On the etymologies of the common names, from NOAD2 (note that the first two aren’t entirely straightforward):

narcissus. ORIGIN via Latin from Greek narkissos, perhaps from narkē ‘numbness,’ with reference to its narcotic effects.

daffodil. ORIGIN mid 16th cent.: from late Middle English affodill, from medieval Latin affodilus, variant of Latin asphodilus (see asphodel). The initial d- is unexplained.

jonquil. ORIGIN early 17th cent.: from modern Latin jonquilla or French jonquille, from Spanish junquillo, diminutive of junco, from Latin juncus ‘rush, reed.’

There are people who are quick to explain that the three terms have clearly distinct meanings, and perhaps for these people they do. But there’s no general agreement on the usages. (I myself tend to use narcissus for them all, daffodil for the varieties with deep cups, and jonquil for those with shallow cups, but my usages aren’t crisp.)

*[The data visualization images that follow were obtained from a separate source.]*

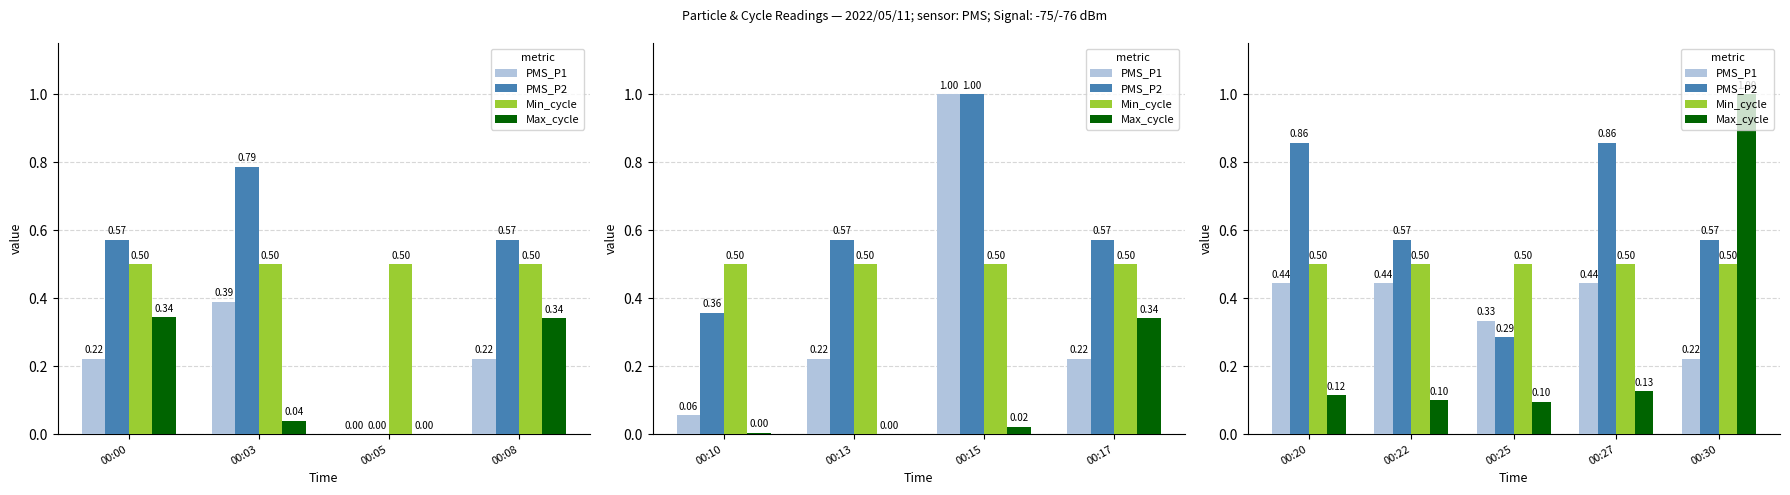

The value of Min_cycle at 00:25 is 0.8. True or false?

False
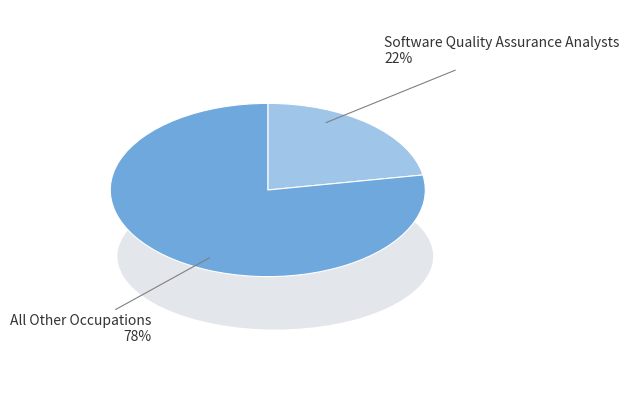

Is there any slice that represents more than half of the pie?

Yes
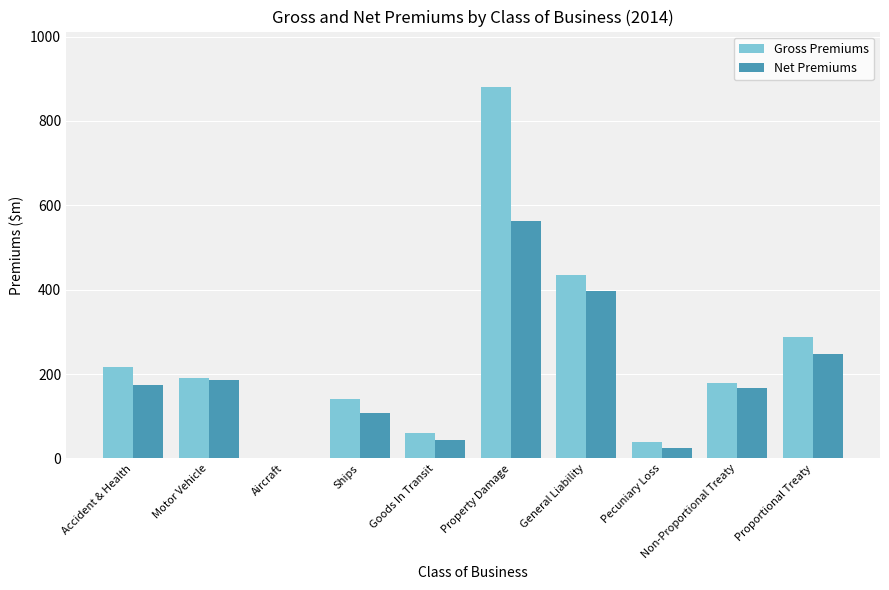

What is the difference between the Net Premiums values at Property Damage and Ships?

454.2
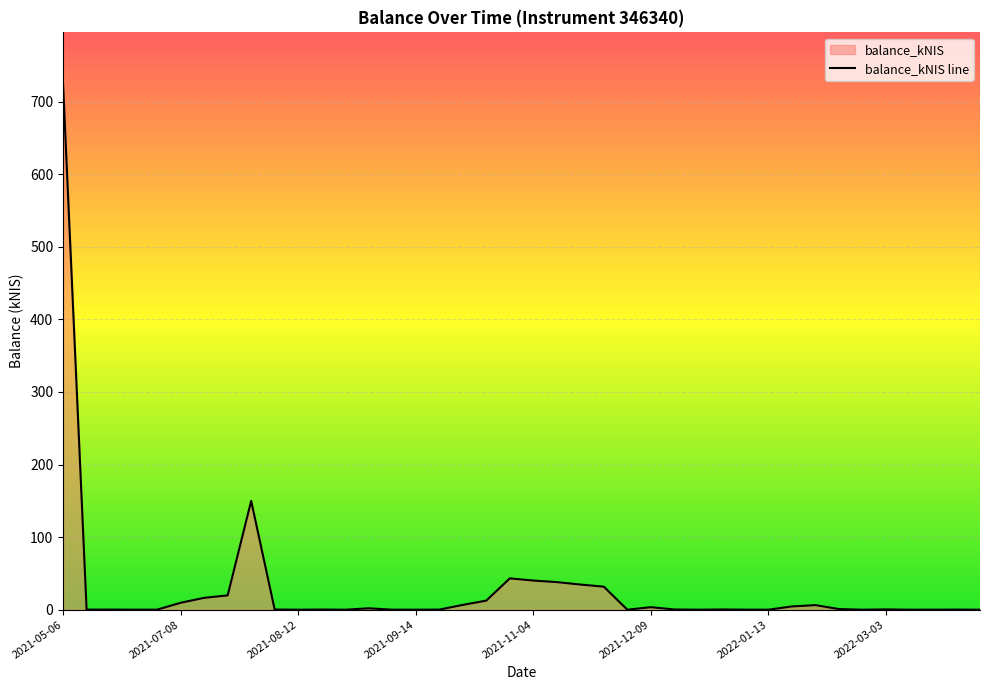

What is the difference between the maximum and second lowest values?

723.2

Grape hyacinths. From Wikipedia:

Muscari is a genus of perennial bulbous plants native to Eurasia that produce spikes of dense, most commonly blue, urn-shaped flowers resembling bunches of grapes in the spring. [That is, ‘plants … that in the spring produce…’, not ‘… resembling … grapes in the spring’; note attachment ambiguity.] The common name for the genus is grape hyacinth… A number of species of Muscari are used as ornamental garden plants.

(#2)

M. armeniacum

Snowdrops. From Wikipedia:

Galanthus (snowdrop; Greek gála “milk”, ánthos “flower”) is a small genus of about 20 species of bulbous perennial herbaceous plants in the family Amaryllidaceae. The plants have two linear leaves and a single small white drooping bell shaped flower with six petal-like (petaloid) tepals in two circles (whorls). The smaller inner petals have green markings.

(#3)

G. nivalis

Three other spring bulbs that I don’t think we came across on Tuesday: stars of Bethlehem, glories-of-the-snow, and Siberian squills. On the first (Ornithogalum umbellatum), see my 4/3/14 posting, On the second (Chionodoxa), see my 4/3/14 posting. On the squills, from Wikipedia:

Scilla siberica (Siberian squill or wood squill) is a species of flowering plant in the family Asparagaceae, native to southwestern Russia, the Caucasus, and Turkey. Despite its name, it is not native to Siberia.

Growing to 10–20 cm (4–8 in) tall by 5 cm (2 in) wide, it is a bulbous perennial,with two to four strap-shaped leaves appearing in early spring, at the same time as the nodding, blue, bell-shaped flowers.